Power BI is a great tool for creating data mashups and great visualizations. There are a lot of posts on how and why to use Power BI for these tasks, including mine. After working with a number of clients on how to make implement Power BI in their data environments, I thought it might be helpful to talk about how Power BI works internally to provide guidance to determine how best to implement it. One of Power BI’s big strengths is the ability to bring data in from a lot of different sources and put them together into a single data model. Power Pivot in Excel and Power BI Desktop in the Relationship’s page both allow you to create data models. Power BI on the web, does not, as of this writing allow the ability to create data models from multiple sources. Power BI is able to handle a large amount of data to be stored within it using the Vertipaq engine which compresses the data and loads it in memory. How much data? Well that has to do with how much memory you have.
Having 8 GB of Memory on a 32 bit Operating System is Worthless
Recently I was working at a client who wanted to load five year’s worth of operating information into Power BI. He knew that Power BI needs a lot of RAM, so he requisitioned 8 GB of RAM for his laptop so he would be able to load this much data. However, his IT department had a policy of only installing 32 bit operating systems on the computers. When 64 bit operating systems first became available, often times the computer bios or the mother board wouldn’t support it. Until very recently, outside of developers, most people didn’t have a business reason for 64 bit operating system to do their job.
Power BI will use all the memory you have available. What is available? Here’s some math to explain how much memory is available. A 32 bit Windows operating system can assess 2 32 = 4GB of RAM, and you don’t even get all of that as the system uses some of it.
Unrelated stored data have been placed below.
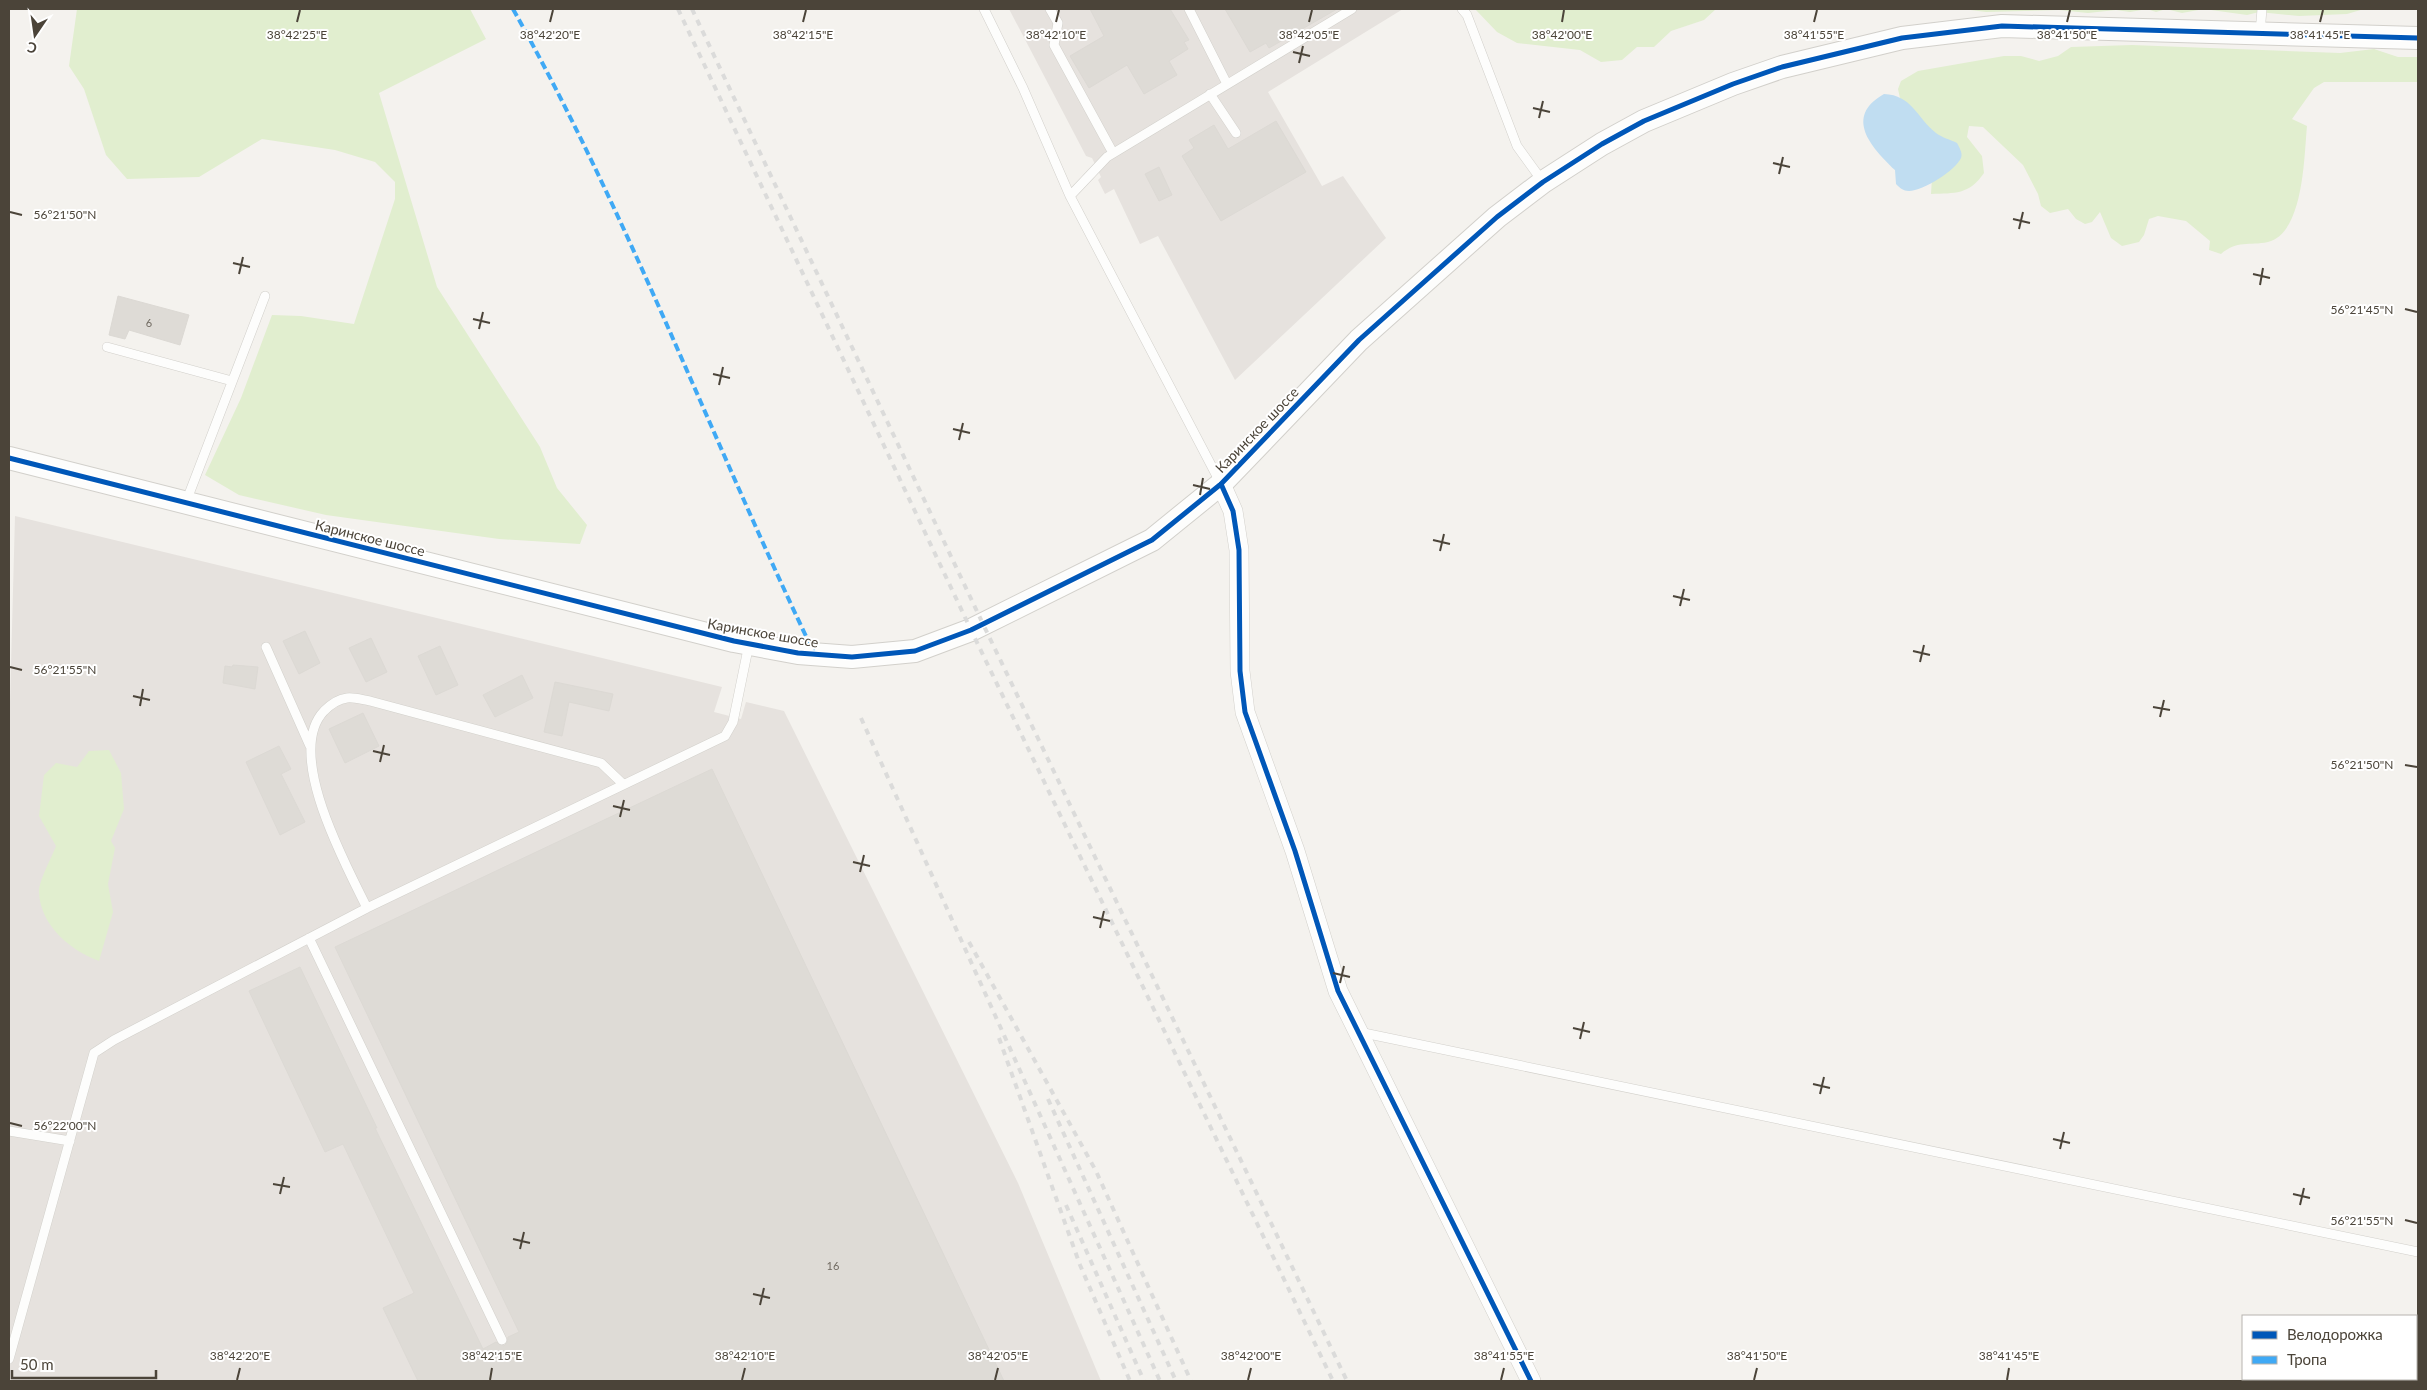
<svg xmlns="http://www.w3.org/2000/svg" width="2427" height="1390" font-family="Lato,sans-serif">
	<style>
		.industrial { fill: #e6e2de }
		.green { fill: #e1eecf }
		.water { fill: #c0ddf1 }
		.building { fill: #dedbd6; stroke: #dcd9d4 }
		.lines { fill: none; stroke-linecap: round; stroke-linejoin: round }
		.service-casing { stroke: #d2d0cb; stroke-width: 10 }
		.minor-casing { stroke: #d2d0cb; stroke-width: 20 }
		.tertiary-casing { stroke: #d2d0cb; stroke-width: 24 }
		.service { stroke: #fdfdfc; stroke-width: 9 }
		.minor { stroke: #fdfdfc; stroke-width: 19 }
		.tertiary { stroke: #fdfdfc; stroke-width: 22 }
		.rail { stroke: #dbdbda; stroke-width: 4; stroke-dasharray: 6 6; stroke-linecap: butt }
		.quiet { stroke: #3fa9f5; stroke-width: 4; stroke-dasharray: 8 4; stroke-linecap: butt }
		.cycleway-casing { stroke: #fff; stroke-width: 8 }
		.cycleway { stroke: #0057b8; stroke-width: 5 }
		.ticks { fill: none; stroke: #4b4439; stroke-width: 2 }
		.labels { text-anchor: middle; stroke-width: 4; stroke-linejoin: round; paint-order: stroke }
		.number-label { font-size: 11px; fill: #706a61 }
		.street-label { font-size: 14px; fill: #4b4439; stroke: #fff }
		.ticks-label { font-size: 12px; text-anchor: middle; fill: #4b4439; stroke: #fff; stroke-width: 4; stroke-linejoin: round; paint-order: stroke }
	</style>
	<rect width="100%" height="100%" fill="#f4f2ee"/>
	<path class="industrial" d="M1009,9H1403L1268,92L1322,186L1343,176L1386,238L1235,380L1158,236L1140,244L1114,189L1105,194L1098,180L1101,177L1092,158L1086,156Z
		M15,516L722,687L714,712L741,719L746,702L784,711L1018,1183L1101,1381H9V740Z"/>
	<path class="green" d="M77,9H470L486,39L379,93L437,287L540,447L557,488L587,525L580,544L499,539L326,515L239,495L205,475L241,398L272,315L301,316L354,324L395,199V182L375,162L335,150L262,139L199,177L127,179L106,155L84,89L69,66Z
		M1475,9H1716L1704,20L1671,31L1654,47H1637L1622,60L1601,62L1580,50L1517,43L1497,32Z
		M1963,9H2364L2347,14L2299,16L2259,12L2247,15L2204,9L2182,13L2166,9L2156,12L2147,9L2130,12L2116,10L2088,13L2059,10L1986,12Z
		M2132,45L2340,53L2374,49L2398,57H2418V82H2324L2314,88L2292,119L2307,126C2304,156 2304,233 2268,242C2249,246 2237,240 2221,254L2209,250L2210,241L2186,221L2158,216L2149,219L2144,235L2139,242L2122,246L2111,238L2100,212L2092,222L2085,224L2076,219L2068,209L2050,213L2041,206L2038,194L2023,165L1983,127L1969,126L1967,137L1982,156L1984,173C1969,195 1955,193 1931,194L1932,178L1902,107L1898,89L1901,81L1918,71L2004,56H2021L2039,61L2058,56L2071,47Z
		M109,750L121,773L124,809L111,841L115,848L108,884L113,912L99,961C70,950 41,926 39,893C38,882 52,857 56,846L39,816L44,775L56,763L77,767L89,751Z"/>
	<path class="water" d="M1884,94C1912,95 1917,118 1936,133C1941,137 1951,140 1957,143C1959,147 1963,153 1961,158C1956,170 1923,191 1909,191C1903,191 1900,188 1896,184L1895,170C1872,148 1843,117 1884,94Z"/>
	<path class="building" d="M1090,9H1170L1189,40L1184,42L1188,49L1169,61L1177,75L1144,94L1127,65L1089,88L1070,56L1104,36Z
		M1225,9H1337L1269,48L1266,43L1250,52Z
		M1276,121L1306,172L1221,221L1182,156L1194,148L1189,140L1214,125L1228,149Z
		M1159,167L1172,195L1159,201L1145,174Z
		M118,296L189,315L180,345L129,330L125,339L109,335Z
		M305,631L320,663L299,674L283,641Z
		M371,638L387,672L366,682L349,648Z
		M440,646L458,685L436,695L418,656Z
		M233,665L258,667L255,689L223,683L225,666L232,667Z
		M522,675L533,698L495,717L483,695Z
		M555,682L613,694L609,711L569,702L562,736L544,732Z
		M363,713L379,746L345,763L329,729Z
		M279,746L291,769L281,774L305,822L280,835L246,762Z
		M712,769L1004,1381H418L383,1308L414,1293L343,1144L325,1152L249,991L300,967L377,1128H375L483,1349L496,1342L504,1346L507,1343L508,1337L519,1332L335,947Z"/>
	<g class="lines">
		<defs>
			<path id="service" d="M984,9L1023,88L1070,196L1221,484
				M1050,9L1058,23L1054,45L1113,153
				M1189,9L1227,84
				M1462,9L1467,15L1517,146L1543,182
				M2260,33L2262,9
				M1210,94L1236,133
				M1070,196L1107,157L1352,9
				M107,347L232,381
				M186,502L265,296
				M266,647L310,746
				M367,908C346,865 284,753 324,711C330,705 339,699 347,698C354,697 363,700 370,701L601,763L623,784
				M309,938L502,1340
				M1359,1032L2418,1252
				M9,1131L70,1141
				M9,1359L94,1053L114,1040L367,908L725,736L733,722L749,644"/>
			<path id="minor" d="M1221,484L1233,511L1239,550L1240,671L1245,712L1295,851L1338,991L1531,1381"/>
			<path id="tertiary" d="M9,458L734,641L798,653L852,657L915,651L971,630L1152,540L1221,484L1359,340L1497,217L1543,182L1602,144L1644,121L1733,84L1782,67L1902,38L2002,26L2418,38"/>
		</defs>
		<use href="#service" class="service-casing"/>
		<use href="#minor" class="minor-casing"/>
		<use href="#tertiary" class="tertiary-casing"/>
		<use href="#service" class="service"/>
		<use href="#minor" class="minor"/>
		<use href="#tertiary" class="tertiary"/>
		<path class="rail" d="M678,9L971,630L1333,1381
			M692,9L983,624L1347,1381
			M861,718L1160,1381
			M969,942L1096,1171L1191,1381
			M999,1038L1080,1265L1130,1381
			M1048,1099L1176,1381
			M1066,1205L1144,1381"/>
		<path class="quiet" d="M513,9C629,216 712,441 815,655"/>
		<defs>
			<path id="cycleway" d="M9,458L734,641L798,653L852,657L915,651L971,630L1152,540L1221,484L1359,340L1497,217L1543,182L1602,144L1644,121L1733,84L1782,67L1902,38L2002,26L2418,38
				M1221,484L1233,511L1239,550L1240,671L1245,712L1295,851L1338,991L1531,1381"/>
		</defs>
		<use href="#cycleway" class="cycleway-casing"/>
		<use href="#cycleway" class="cycleway"/>
	</g>
	<path class="ticks" d="M297,22L300,10M550,22L553,10M803,22L806,10M1056,22L1059,10M1309,22L1312,10M1562,22L1564,10M1814,22L1817,10M2067,22L2070,10M2320,22L2323,10M1293,52L1310,56M1299,63L1303,46M1533,108L1550,112M1539,118L1543,101M1773,163L1790,167M1779,174L1783,157M10,212L22,215M2013,219L2030,223M2019,229L2023,212M233,263L250,267M239,274L243,257M2253,274L2270,278M2260,285L2263,268M2405,309L2417,312M473,319L490,323M479,329L483,312M713,374L730,378M719,385L723,367M953,429L970,433M959,440L963,423M1193,485L1210,489M1200,495L1203,478M1433,540L1450,544M1440,551L1444,534M1673,596L1690,600M1680,606L1684,589M1913,651L1930,655M1920,662L1924,645M10,667L22,670M133,696L150,700M140,706L143,689M2153,707L2170,710M2160,717L2164,700M373,751L390,755M380,762L384,745M2405,765L2417,767M613,806L630,810M620,817L624,800M853,862L870,866M860,872L864,855M1093,917L1110,921M1100,928L1104,911M1333,973L1350,977M1340,983L1344,966M1573,1028L1590,1032M1580,1039L1584,1022M1813,1084L1830,1088M1820,1094L1824,1077M10,1123L22,1126M2053,1139L2070,1143M2060,1149L2064,1132M273,1184L290,1187M280,1194L284,1177M2293,1194L2310,1198M2300,1205L2304,1188M2405,1220L2417,1223M513,1239L530,1243M520,1249L524,1232M753,1294L770,1298M760,1305L764,1288M237,1380L240,1368M490,1380L492,1368M742,1380L745,1368M995,1380L998,1368M1248,1380L1251,1368M1501,1380L1504,1368M1754,1380L1757,1368M2007,1380L2009,1368"/>
	<g class="labels">
		<g class="number-label">
			<text x="149" y="327">6</text>
			<text x="833" y="1270">16</text>
		</g>
		<g class="street-label">
			<text transform="translate(1257 430) rotate(-46)" y="5">Каринское шоссе</text>
			<text transform="translate(370 538) rotate(14)" y="5">Каринское шоссе</text>
			<text transform="translate(763 633) rotate(10)" y="5">Каринское шоссе</text>
		</g>
	</g>
	<g class="ticks-label">
		<text x="297" y="39">38°42'25"E</text>
		<text x="550" y="39">38°42'20"E</text>
		<text x="803" y="39">38°42'15"E</text>
		<text x="1056" y="39">38°42'10"E</text>
		<text x="1309" y="39">38°42'05"E</text>
		<text x="1562" y="39">38°42'00"E</text>
		<text x="2067" y="39">38°41'50"E</text>
		<text x="2320" y="39">38°41'45"E</text>
		<text x="1814" y="39">38°41'55"E</text>
		<text x="65" y="219">56°21'50"N</text>
		<text x="2362" y="314">56°21'45"N</text>
		<text x="65" y="674">56°21'55"N</text>
		<text x="2362" y="769">56°21'50"N</text>
		<text x="65" y="1130">56°22'00"N</text>
		<text x="2362" y="1225">56°21'55"N</text>
		<text x="240" y="1360">38°42'20"E</text>
		<text x="492" y="1360">38°42'15"E</text>
		<text x="745" y="1360">38°42'10"E</text>
		<text x="998" y="1360">38°42'05"E</text>
		<text x="1251" y="1360">38°42'00"E</text>
		<text x="1504" y="1360">38°41'55"E</text>
		<text x="1757" y="1360">38°41'50"E</text>
		<text x="2009" y="1360">38°41'45"E</text>
	</g>
	<rect width="2427" height="1390" fill="none" stroke="#4b4439" stroke-width="20"/>
	<rect x="2242" y="1315" width="175" height="65" fill="#ffffff" stroke="#b7b4b0"/>
	<rect x="2252" y="1331" width="25" height="8" fill="#0057b8" stroke="#b7b4b0"/>
	<text x="2287" y="1340" font-size="15" fill="#4b4439">Велодорожка</text>
	<rect x="2252" y="1356" width="25" height="8" fill="#3fa9f5" stroke="#b7b4b0"/>
	<text x="2287" y="1365" font-size="15" fill="#4b4439">Тропа</text>
	<g transform="translate(35 35) rotate(193)" stroke="#ffffff" stroke-width="4" paint-order="stroke">
	<path d="M0-4L9 19L0 12L-9 19Z" fill="#4b4439"/>
	<text y="-8" font-size="14" font-weight="bold" text-anchor="middle" fill="#4b4439">С</text>
	</g>
	<path d="M12 1370v8h144v-8" fill="none" stroke="#4b4439" stroke-width="2.5"/>
	<text x="20" y="1370" font-size="15" fill="#4b4439" stroke="#ffffff" stroke-width="4" paint-order="stroke">50 m</text>
</svg>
This math applies if a 32 bit version of Office 2013 is installed onto a 64 bit version of the operating system. The client couldn’t load five years of operational data into Excel because he didn’t have enough addressable memory, since with a 32 bit operating system he had 4 GB of RAM he can use, period.
Reasons for Data Modeling in Excel Power Pivot
Power BI is a great tool, but it is not the only tool. If you want to load up years of data into your model, at some point, even if you have a 64 bit OS and 32 GB of RAM, eventually you will run out of memory. Well then what do you do? If you have developed your data model in Excel, no problem you can upgrade it to Analysis Services Tabular. Visual studio has a tool to make migrating to Analysis Services Tabular easy to do. I find Power Pivot model to be one of the best ways to get started on creating a Tabular Model as you can test out your data modeling concepts very quickly. If you have developed your data model in Power BI Desktop, as of this writing there is no way to migrate directly to Analysis Services Tabular. If you are familiar with Power BI, you may be pleasantly surprised at how similar Analysis Service Tabular is. Along with improved performance accessing the data, there are a number of security features which are not available in Power BI in Analysis Services Tabular. With Power BI, you can create a corporate solution from a desktop application, which is one of the neatest things about Power BI.